Meskipun Bukhari disebut-sebut sebagai orang pertama yang mengompilasi hadis, tapi sebenarnya sudah pernah ada orang lain yang melakukannya. Siapa saja mereka?
Dilahirkan pada tahun 809 atau 810 M di kota Bukhara, yang sekarang berada di Uzbekistan, al-Bukhari adalah orang pertama yang menyusun, menyeleksi, dan mengotentikasi (mensahihkan) kumpulan hadis-hadis.
Bagi sebagian besar masyarakat Muslim, hasil karya Bukhari dipandang sebagai teks keagamaan yang paling penting dan otentik setelah Alquran. Pandangan ini hadir di antaranya karena karya Bukhari dianggap sebagai yang pertama. Demikianlah setidaknya hal ini berlaku bagi para penganut Islam Sunni.[1]

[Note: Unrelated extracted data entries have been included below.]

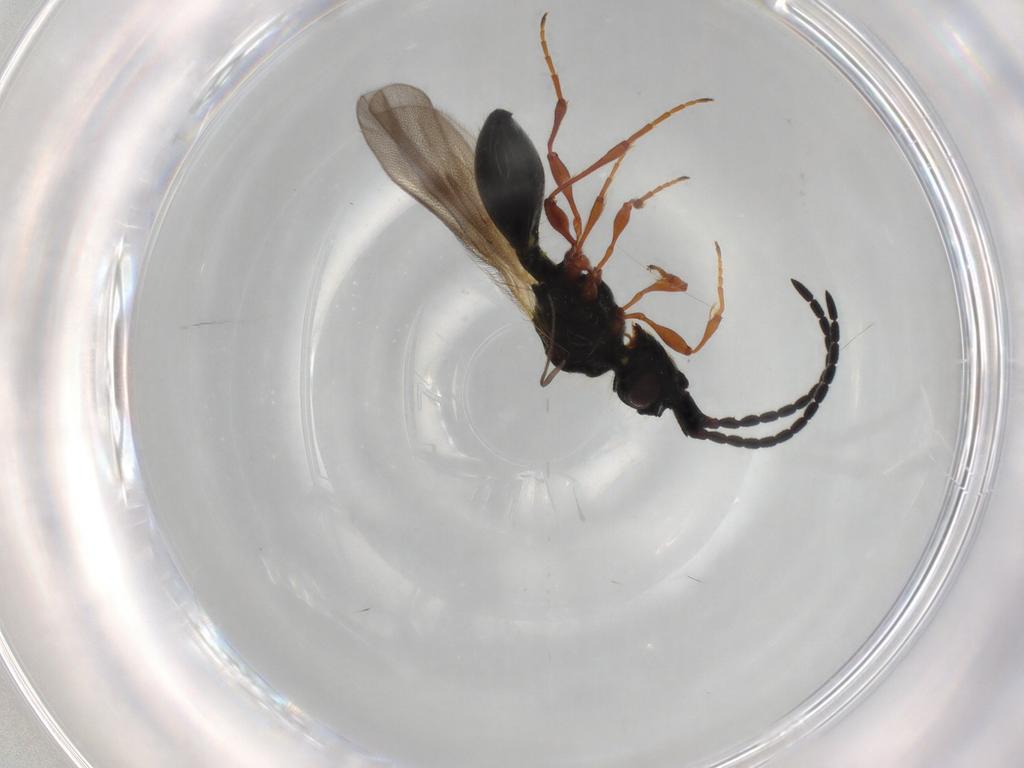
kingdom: Animalia
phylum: Arthropoda
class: Insecta
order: Hymenoptera
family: Diapriidae
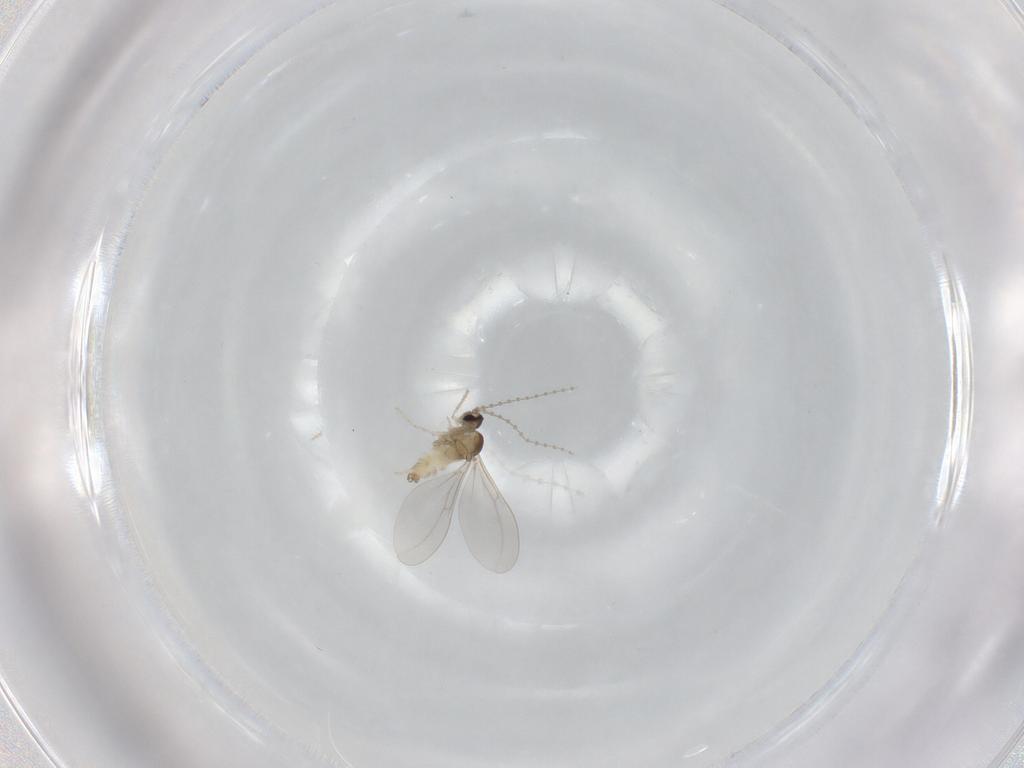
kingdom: Animalia
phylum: Arthropoda
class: Insecta
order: Diptera
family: Cecidomyiidae
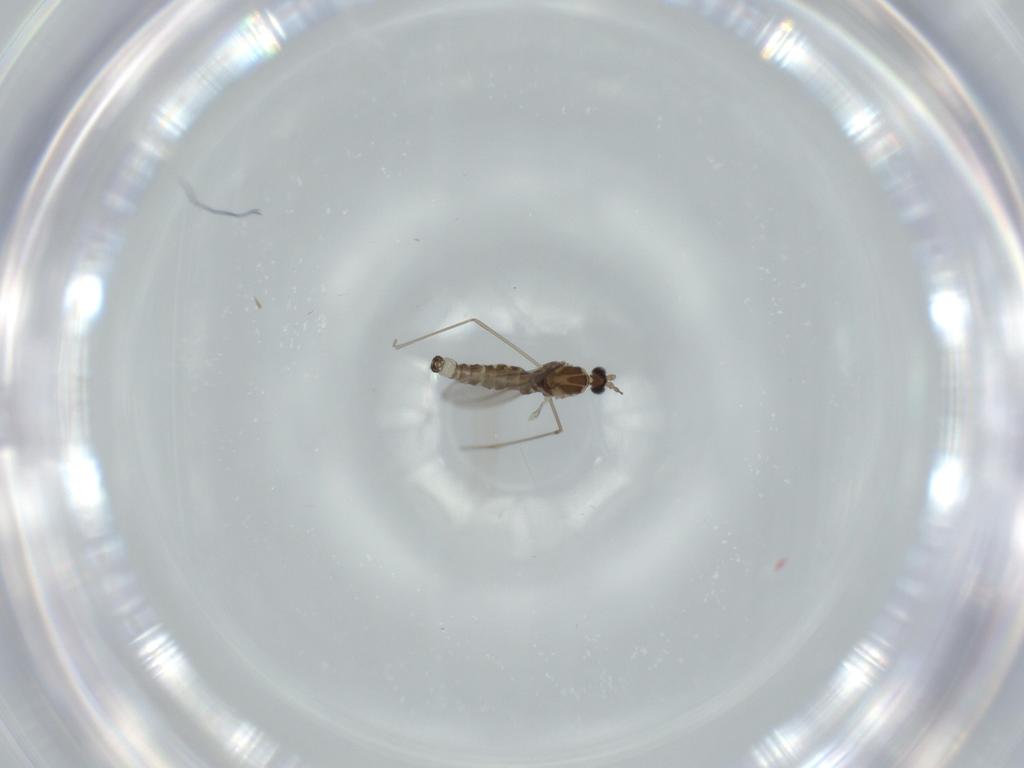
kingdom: Animalia
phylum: Arthropoda
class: Insecta
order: Diptera
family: Cecidomyiidae
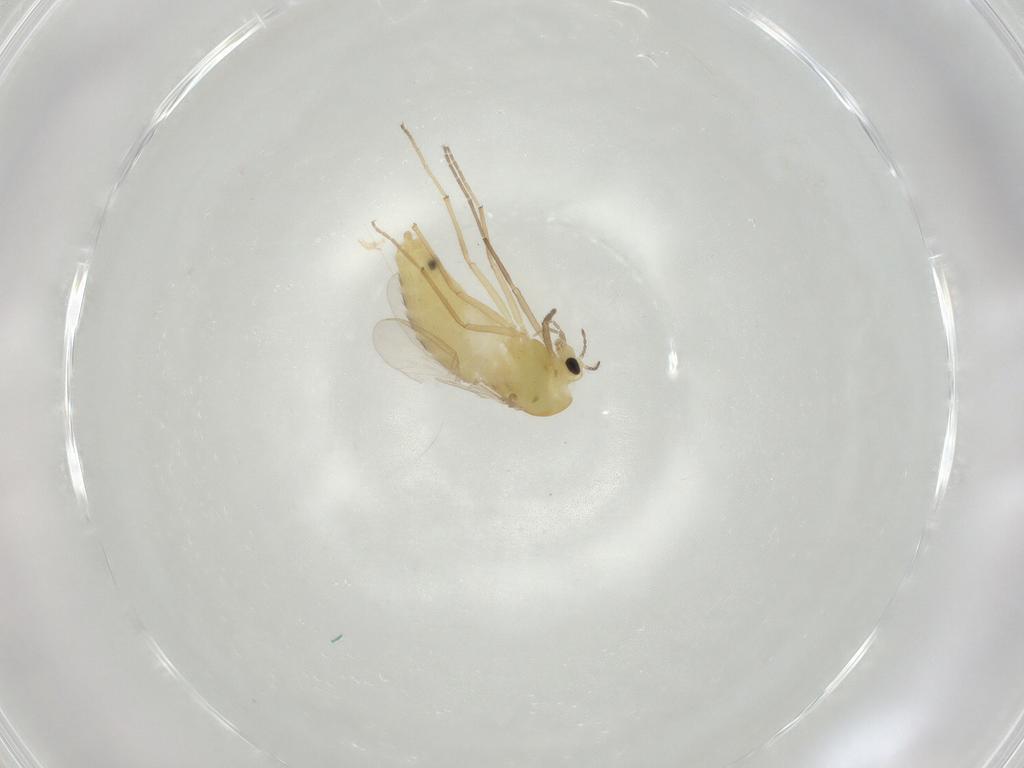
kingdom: Animalia
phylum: Arthropoda
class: Insecta
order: Diptera
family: Chironomidae
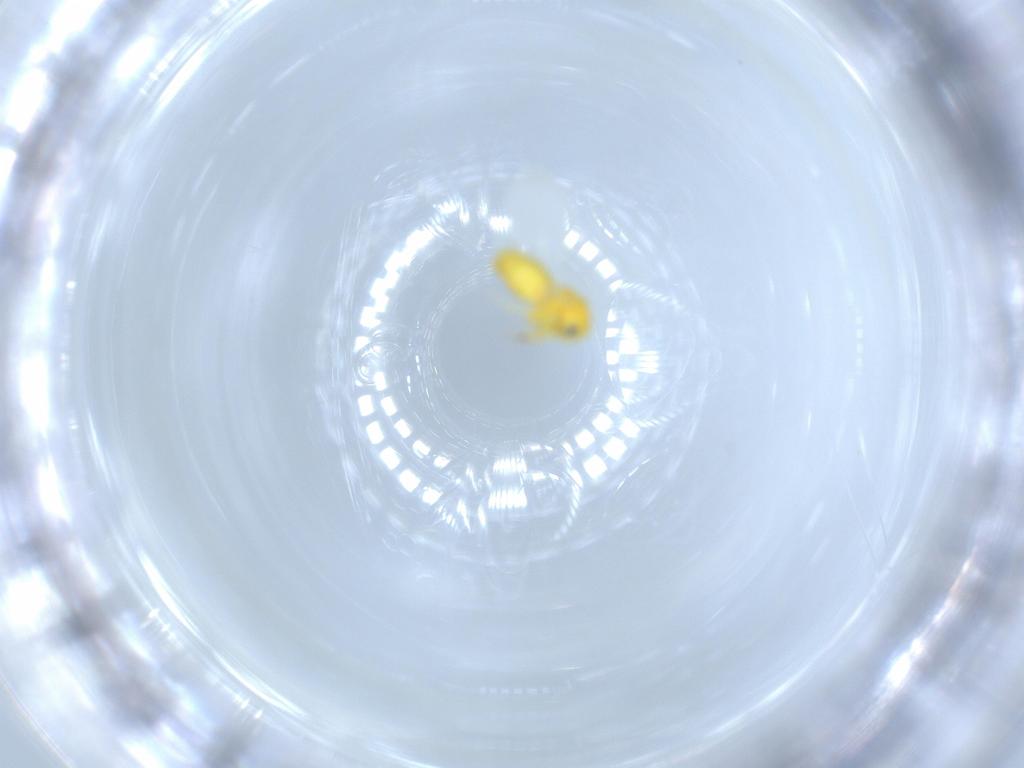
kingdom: Animalia
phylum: Arthropoda
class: Insecta
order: Hemiptera
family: Aleyrodidae
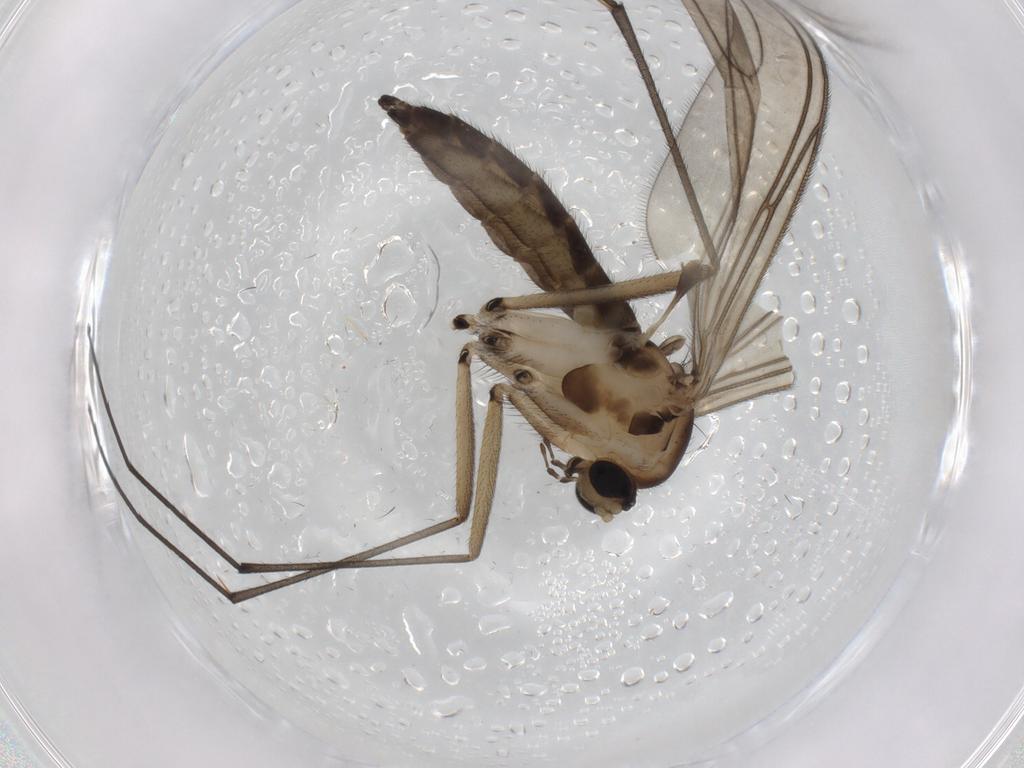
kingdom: Animalia
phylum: Arthropoda
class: Insecta
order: Diptera
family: Sciaridae
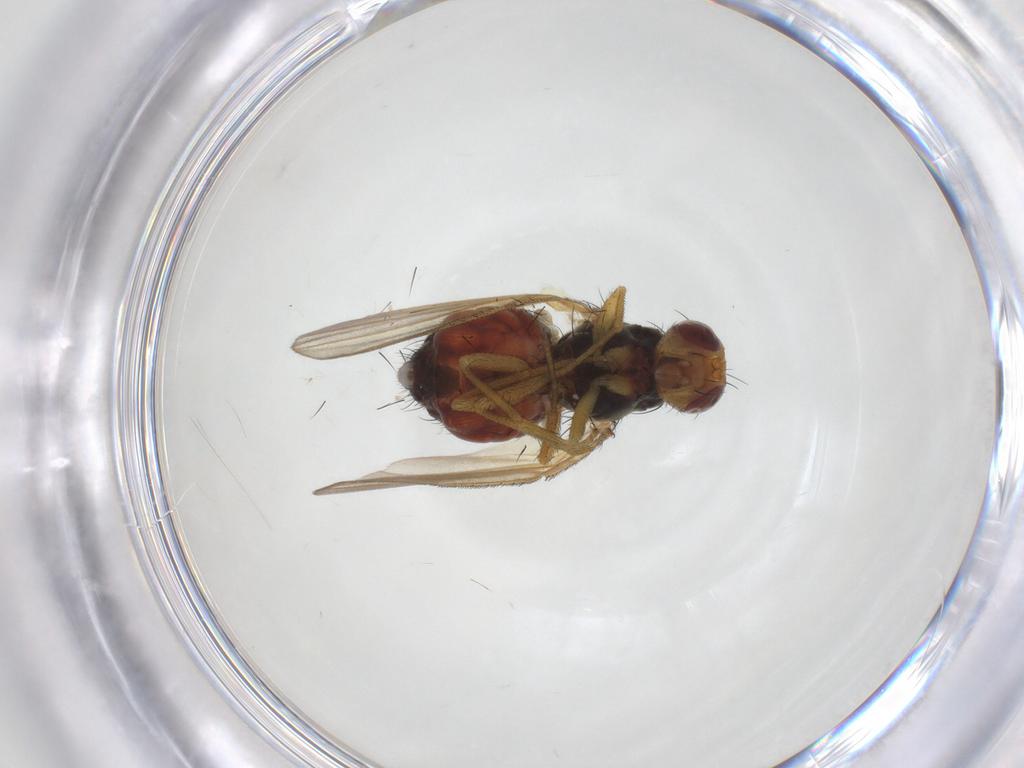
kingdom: Animalia
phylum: Arthropoda
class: Insecta
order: Diptera
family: Heleomyzidae
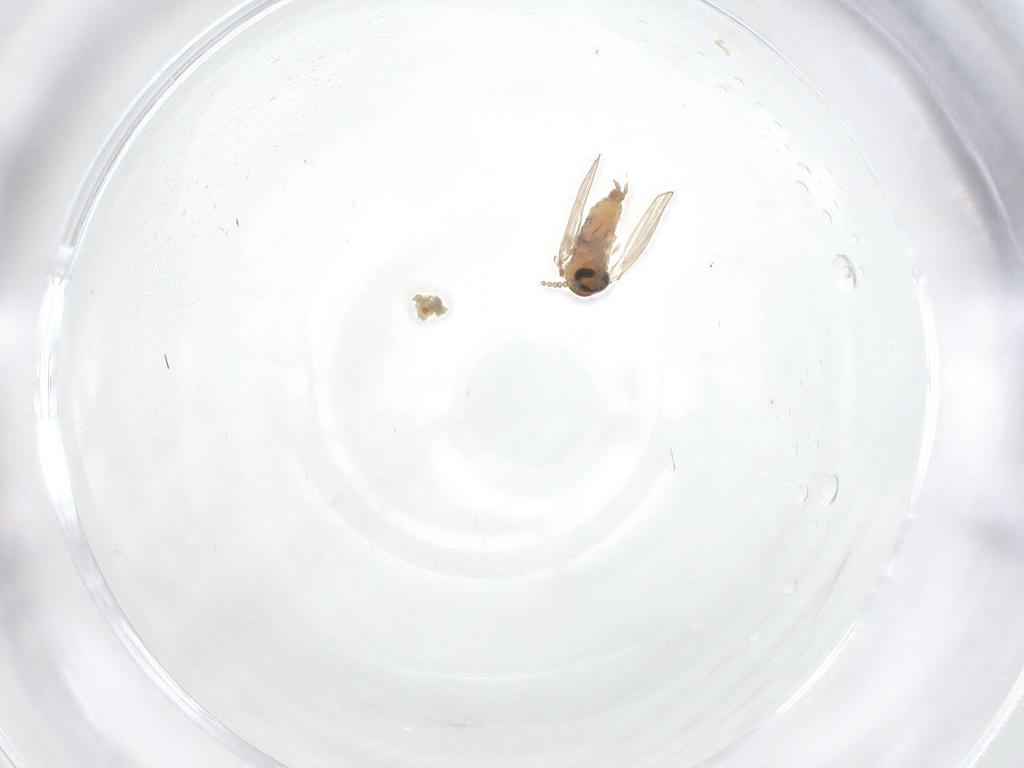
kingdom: Animalia
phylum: Arthropoda
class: Insecta
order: Diptera
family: Psychodidae
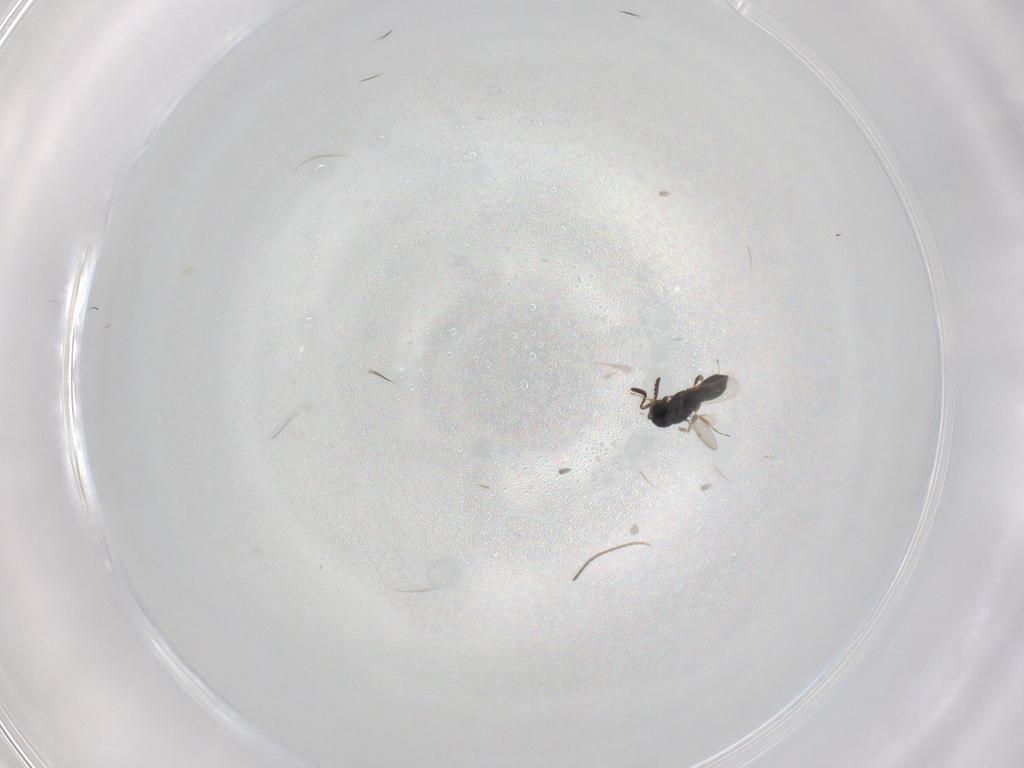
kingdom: Animalia
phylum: Arthropoda
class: Insecta
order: Hymenoptera
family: Scelionidae
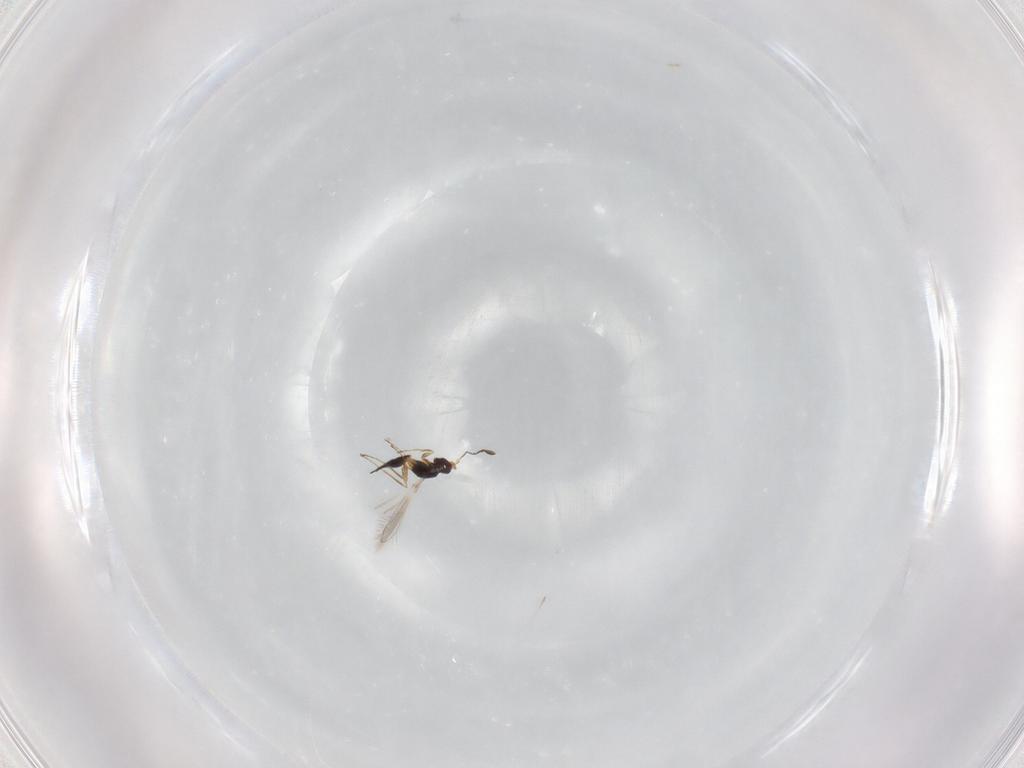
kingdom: Animalia
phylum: Arthropoda
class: Insecta
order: Hymenoptera
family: Mymaridae
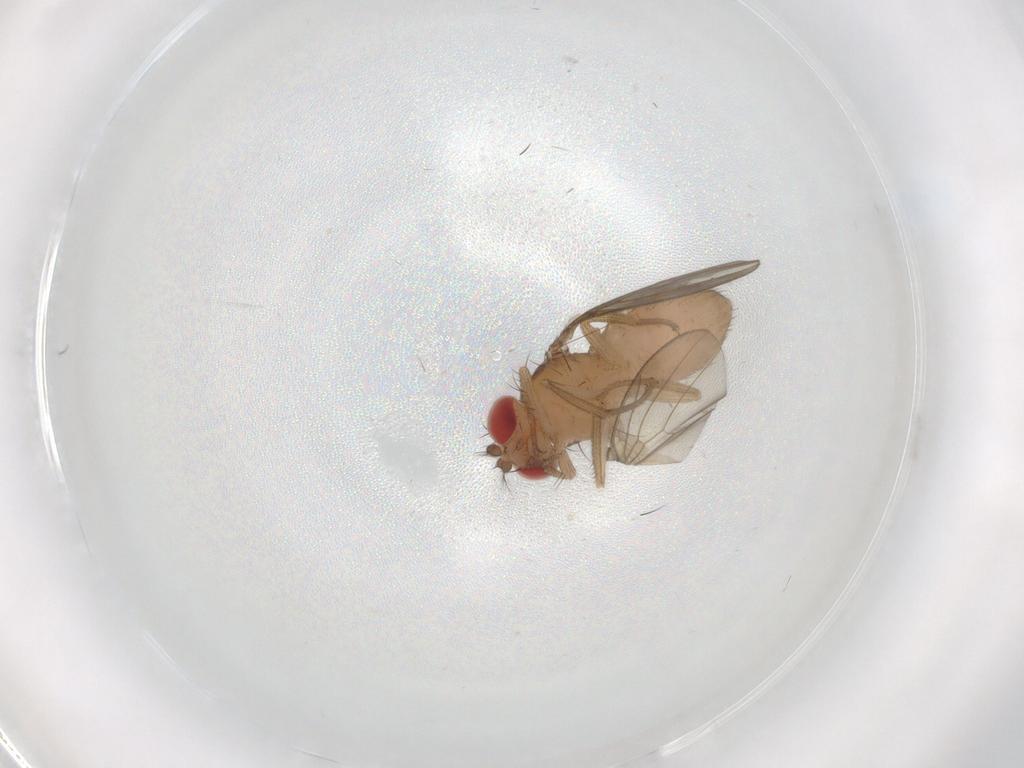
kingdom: Animalia
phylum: Arthropoda
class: Insecta
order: Diptera
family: Drosophilidae
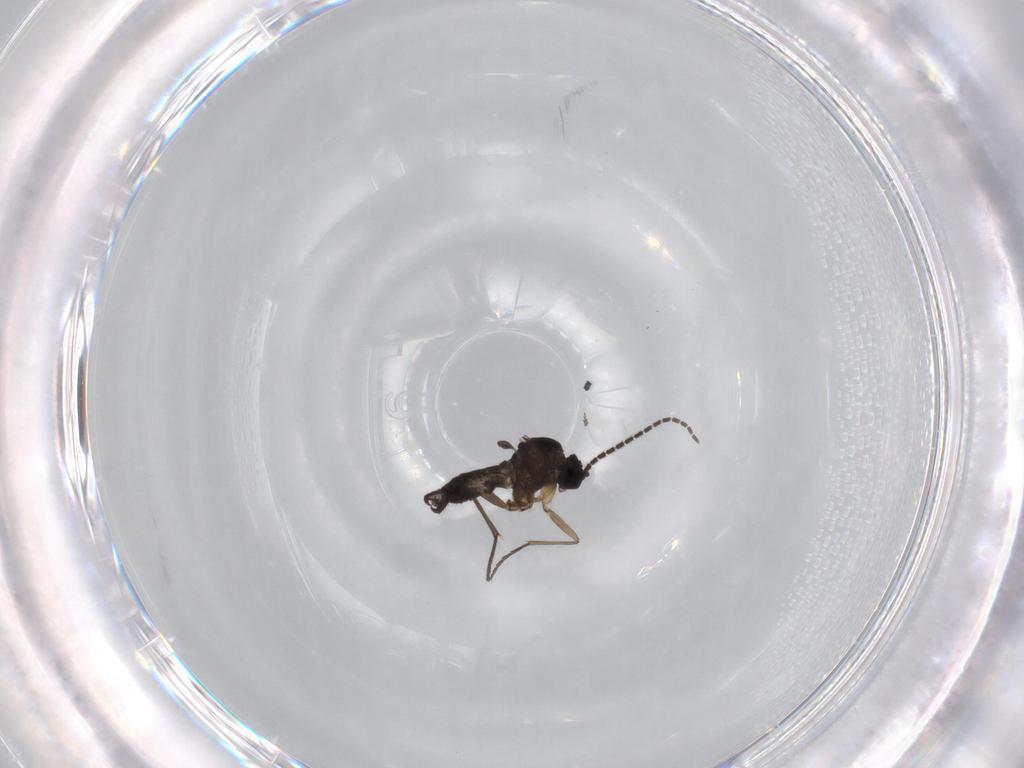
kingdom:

Meskipun Bukhari dikatakan sebagai yang pertama, tapi bukan berarti tidak ada orang lain yang juga melakukan pengumpulan hadis.
Sebelum Bukhari tercatat ada orang lain yang telah membuat kumpulan hadis yang terstruktur, tetapi tampaknya aktivitas ini telah lama berlalu sejak beberapa dekade terakhir abad ke-1 H/7 M, ketika sistem isnad (rantai transmisi periwayat) mungkin untuk pertama kalinya muncul.
Orang pertama yang melakukan pengumpulan hadis adalah Abdul Malik bin Abdul Aziz, atau lebih dikenal sebagai lbnu Jurayj, yang meninggal sekitar 150 H/767 M ketika dia berusia 70 tahun. Dia tampaknya cukup terkesan dengan usahanya sendiri, karena dia diduga mengatakan, “Ma dawwana’l-‘ilma tadwini ahadun (tidak ada yang mencatat ilmu ini seperti yang telah aku lakukan).” Dalam hidupnya dia aktif berkegiatan di Makkah.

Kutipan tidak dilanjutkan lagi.